Feb 21, 2022 - World

New Zealand PM indicates mandates will lift after Omicron peaks

 New Zealand Prime Minister Jacinda Ardern speaks to media as she promotes the COVID-19 booster vaccine at the new vaccination centre at the Cloud on February 04, 2022 in Auckland, New Zealand.

Prime Minister Jacinda Ardern during a news conference in Auckland, New Zealand, earlier this month.

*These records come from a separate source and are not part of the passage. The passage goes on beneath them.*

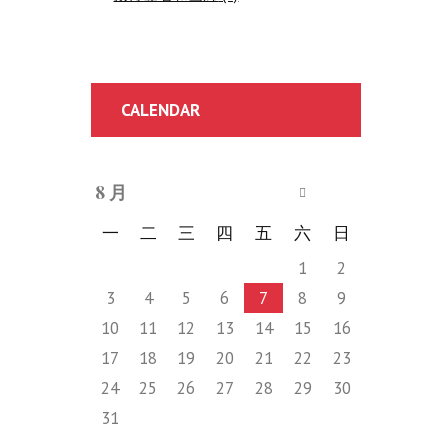
CALENDAR
8 月
一
二
三
四
五
六
日
1
2
3
4
5
6
7
8
9
10
11
12
13
14
15
16
17
18
19
20
21
22
23
24
25
26
27
28
29
30
31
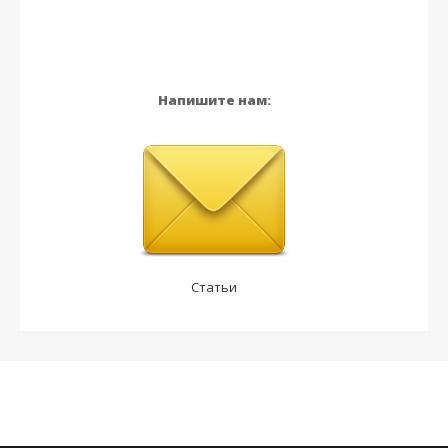
Напишите нам:
Статьи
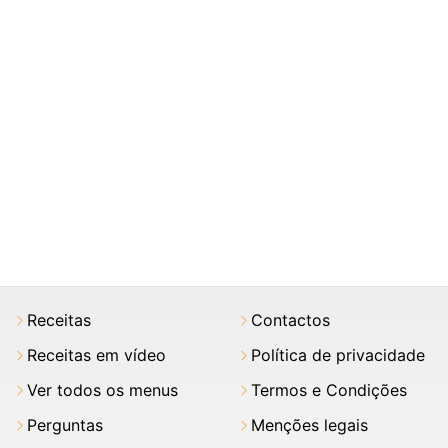
Receitas
Contactos
Receitas em vídeo
Política de privacidade
Ver todos os menus
Termos e Condições
Perguntas
Menções legais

Photo: Fiona Goodall/Getty Images

New Zealand Prime Minister Jacinda Ardern said Monday COVID-19 vaccine mandates and other restrictions would lift once the threat of Omicron has passed.

Why it matters: NZ imposed some of the world's toughest pandemic measures and largely contained the virus to managed hotel quarantine facilities for returning residents before Delta arrived and the government moved away from an elimination strategy toward one focused on vaccinations.

  • Omicron has driven New Zealand's seven-day average of new community cases to 1,667. The death toll has remained low by global standards, with the virus killing 55 people since the pandemic began.

By the numbers: 95% of people over 12 have had two COVID-19 vaccine doses and more than 2.1 million in the country of 5 million have received booster shots.

Driving the news: Ardern spoke of easing mandates at a news conference in which she denounced a group of demonstrators, who've been camped outside Parliament grounds in Wellington for two weeks protesting pandemic measures and other issues, for throwing "human waste" at police.

What she's saying: Ardern said Omicron was expected to peak in mid to late March and that mandates would lift "well beyond" the outbreak's peak, once pressure on the health care system was manageable.

  • Vaccine passes that are in place for venues including hair salons, bars and restaurants had "always been temporary" and were the "least bad option" to prevent further restrictions across the whole population, she said.
  • "Everyone is over COVID, no one wants to live with rules and restrictions, but if we hadn't done what we did, we would have more COVID and lost people we love," Ardern said.
  • "We will move to be less restrictive, but not because they demand it," she said of the protesters, but "because it will be safe for our population to do so."